§ Text section

At issue are H-2B temporary visas, which are issued for workers holding down seasonal, nonagricultural jobs.

The U.S. caps the number at 66,000 per fiscal year. Some workers return year after year, and Congress has let them do so in the past without being counted toward the limit. No such exception was passed for 2017 at the end of last year, after the presidential election.

Lawmakers this week unveiled a government spending bill that would allow the homeland security secretary to increase the number of H-2B visas this fiscal year to almost 130,000.

But there is concern that even if the measure passes, it will take weeks for visas to be processed, meaning many workers probably won’t arrive in time for Memorial Day and maybe not until after the Fourth of July.

Many resorts rely heavily on foreigners on H-2B visas to work as housekeepers, cooks, dishwashers and the like, saying they cannot find enough Americans willing to take such jobs. President Donald Trump himself has hired seasonal workers at his Mar-a-Lago resort in this way.

Each visa typically costs at least USD1,000 in government fees, travel and other expenses, paid by employers.

(Dataset records)
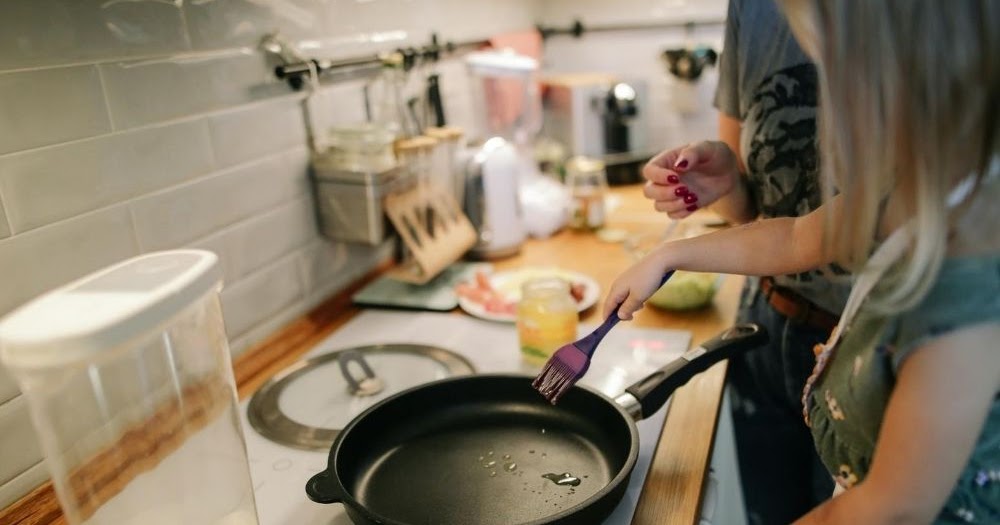
Identify the location of wall. The image size is (1000, 525). (158, 160).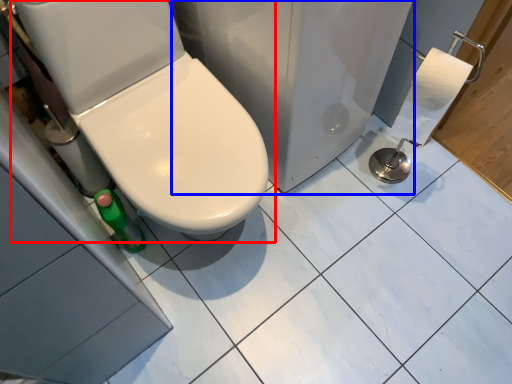
Question: Which object appears closest to the camera in this image, toilet (highlighted by a red box) or porcelain (highlighted by a blue box)?

Choices:
 (A) toilet
 (B) porcelain

Answer: (A)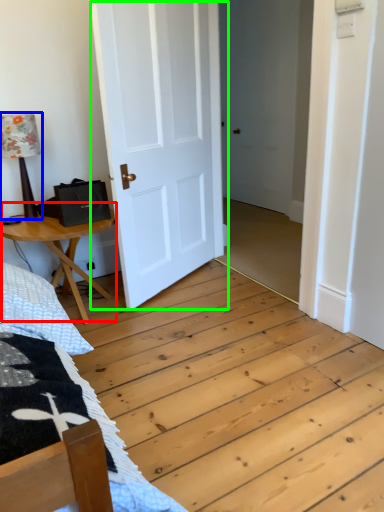
Question: Based on their relative distances, which object is farther from table (highlighted by a red box)? Choose from table lamp (highlighted by a blue box) and door (highlighted by a green box).

Choices:
 (A) table lamp
 (B) door

Answer: (B)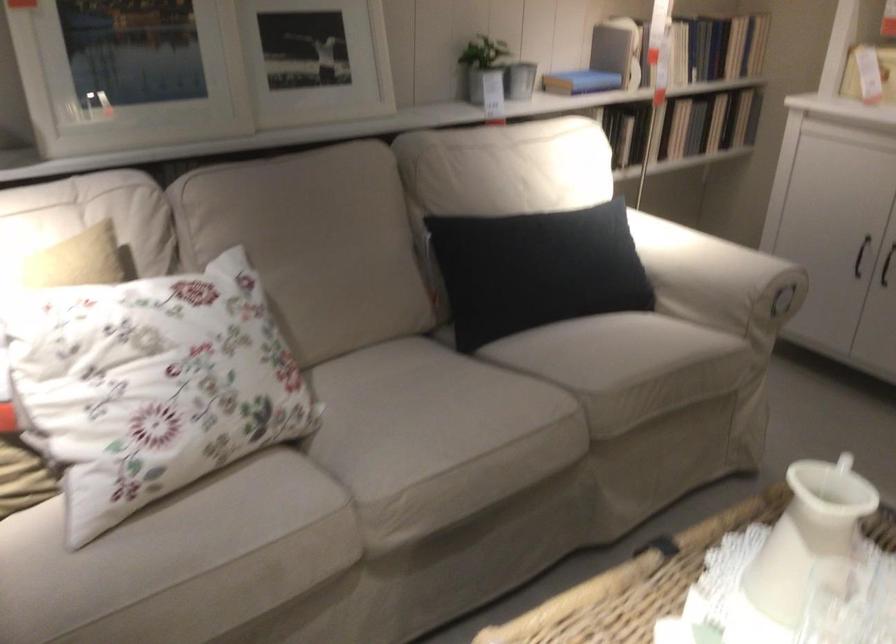
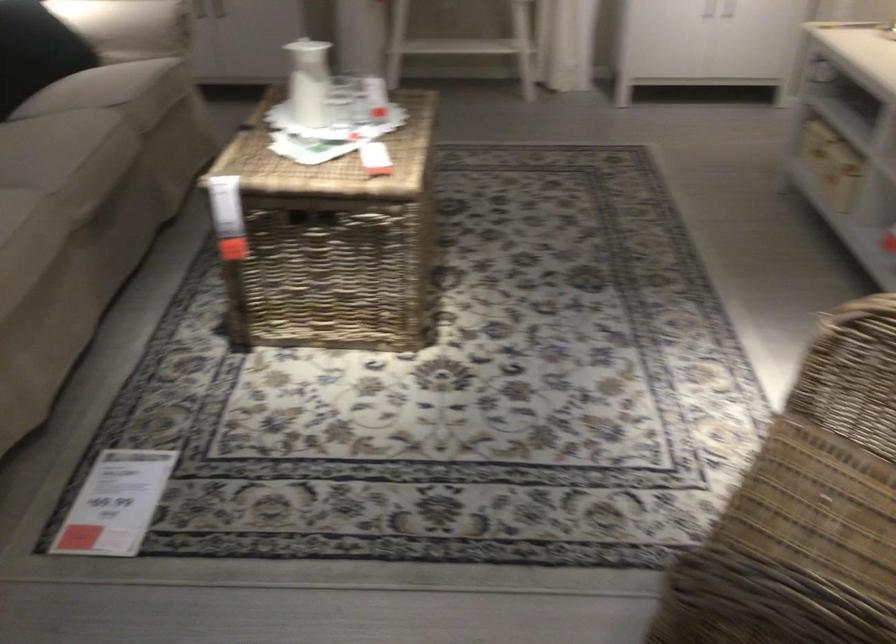
In the second image, find the point that corresponds to pixel 778 541 in the first image.

(308, 82)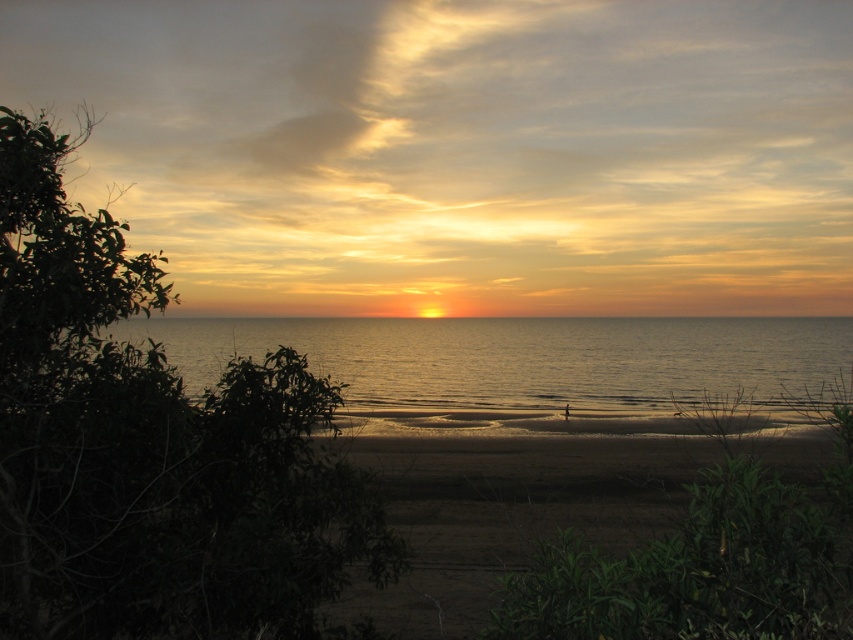
Question: Which of the following is the closest to the observer?

Choices:
 (A) (404, 320)
 (B) (828, 554)

Answer: (B)

Question: Is golden reflective water at center to the right of brown sandy beach at center from the viewer's perspective?

Choices:
 (A) yes
 (B) no

Answer: (B)

Question: In this image, where is golden reflective water at center located relative to brown sandy beach at center?

Choices:
 (A) left
 (B) right

Answer: (A)

Question: Is golden reflective water at center below brown sandy beach at center?

Choices:
 (A) yes
 (B) no

Answer: (B)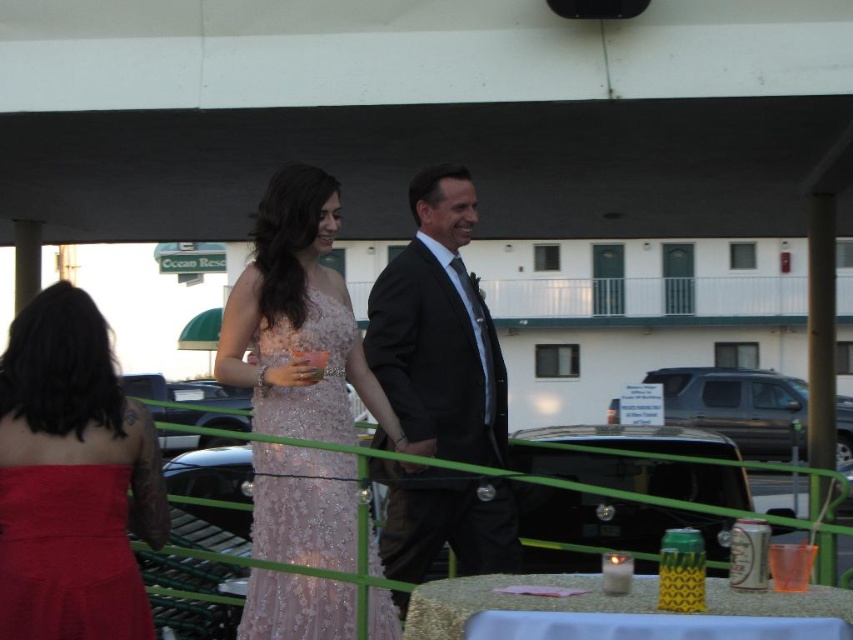
Question: Which point is farther to the camera?

Choices:
 (A) black satin suit at center
 (B) matte red dress at left
 (C) metallic gold ring at center
 (D) sequined fabric dress at center

Answer: (A)

Question: Among these objects, which one is nearest to the camera?

Choices:
 (A) metallic gold ring at center
 (B) gold glitter tablecloth at lower center

Answer: (B)

Question: Where is sequined fabric dress at center located in relation to matte red dress at left in the image?

Choices:
 (A) right
 (B) left

Answer: (A)

Question: Can you confirm if matte red dress at lower left is positioned above translucent orange cup at lower right?

Choices:
 (A) no
 (B) yes

Answer: (A)

Question: Which point appears farthest from the camera in this image?

Choices:
 (A) (427, 536)
 (B) (788, 573)

Answer: (A)

Question: Does matte red dress at lower left appear under gold glitter tablecloth at lower center?

Choices:
 (A) no
 (B) yes

Answer: (A)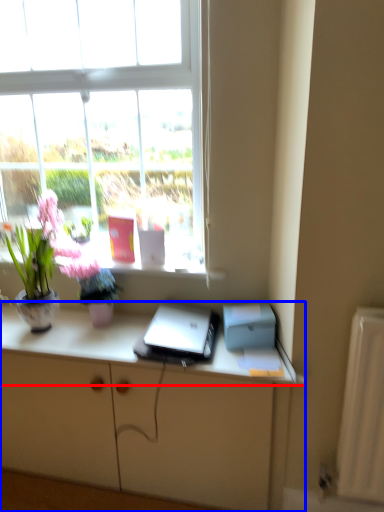
Question: Which object is further to the camera taking this photo, desk (highlighted by a red box) or cabinetry (highlighted by a blue box)?

Choices:
 (A) desk
 (B) cabinetry

Answer: (B)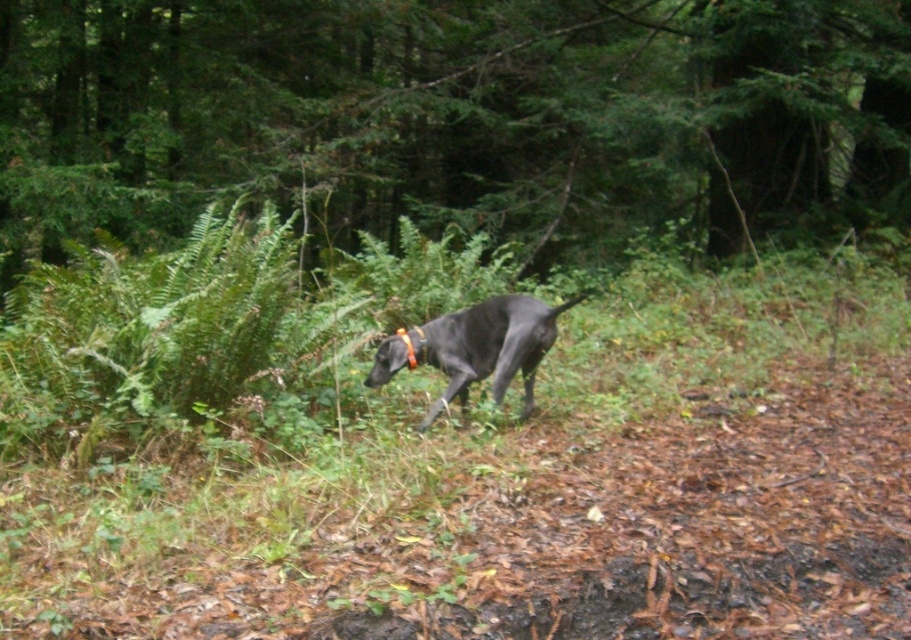
Can you confirm if green leafy tree at center is positioned above shiny black dog at center?

Yes.

Is green leafy tree at center bigger than shiny black dog at center?

Yes.

Who is more forward, (314, 193) or (518, 342)?

Point (518, 342) is more forward.

At what (x,y) coordinates should I click in order to perform the action: click on green leafy tree at center. Please return your answer as a coordinate pair (x, y). Looking at the image, I should click on (449, 115).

§ Problem
Write the next few sentences of the text on H-2B seasonal worker visas, picking up after its final sentence. The listing above has nothing to do with what comes next.

§ Output
At the Beachmere Inn in Ogunquit, Maine, owner Sarah Mace Diment said she cut back on the number of rooms available during New England’s spring vacation week in April because she is short eight housekeepers, who are paid $10 to $12.50 an hour. None of her visa requests were granted, she said.

Critics say that bringing in cheap foreign labor undercuts U.S. workers and drives down wages and that employers aren’t trying hard enough to hire Americans. Under the H-2B rules, employers must advertise for U.S. workers first.

Diment said she hires housekeepers from Jamaica because there aren’t enough people in rural, southern Maine looking for seasonal work. Maine is at its lowest unemployment on record, 3 percent. She has hired U.S. college students, but they go back to school in August, well before the season ends in October.

“I’m always going to hire an American first. I’m always going to hire someone locally first,” Diment said. “We’re not using this program because it’s easy. It’s not. It’s very difficult and expensive, but we’re using it because we have no other options.”

Landscapers are the biggest users of the H-2B program. Stephen Faulkner, who owns a landscaping and nursery business in Hooksett, New Hampshire, said he expects to turn away hundreds of thousands of dollars’ worth of work this season because he could not get visas for any of the six Mexican landscapers who have been with him for a decade.

He said he is considering giving up the landscape division.

“My company is being devastated by not having my returning workers,” he said. “I’m running out of energy and fortitude, and American jobs might be lost because of it.”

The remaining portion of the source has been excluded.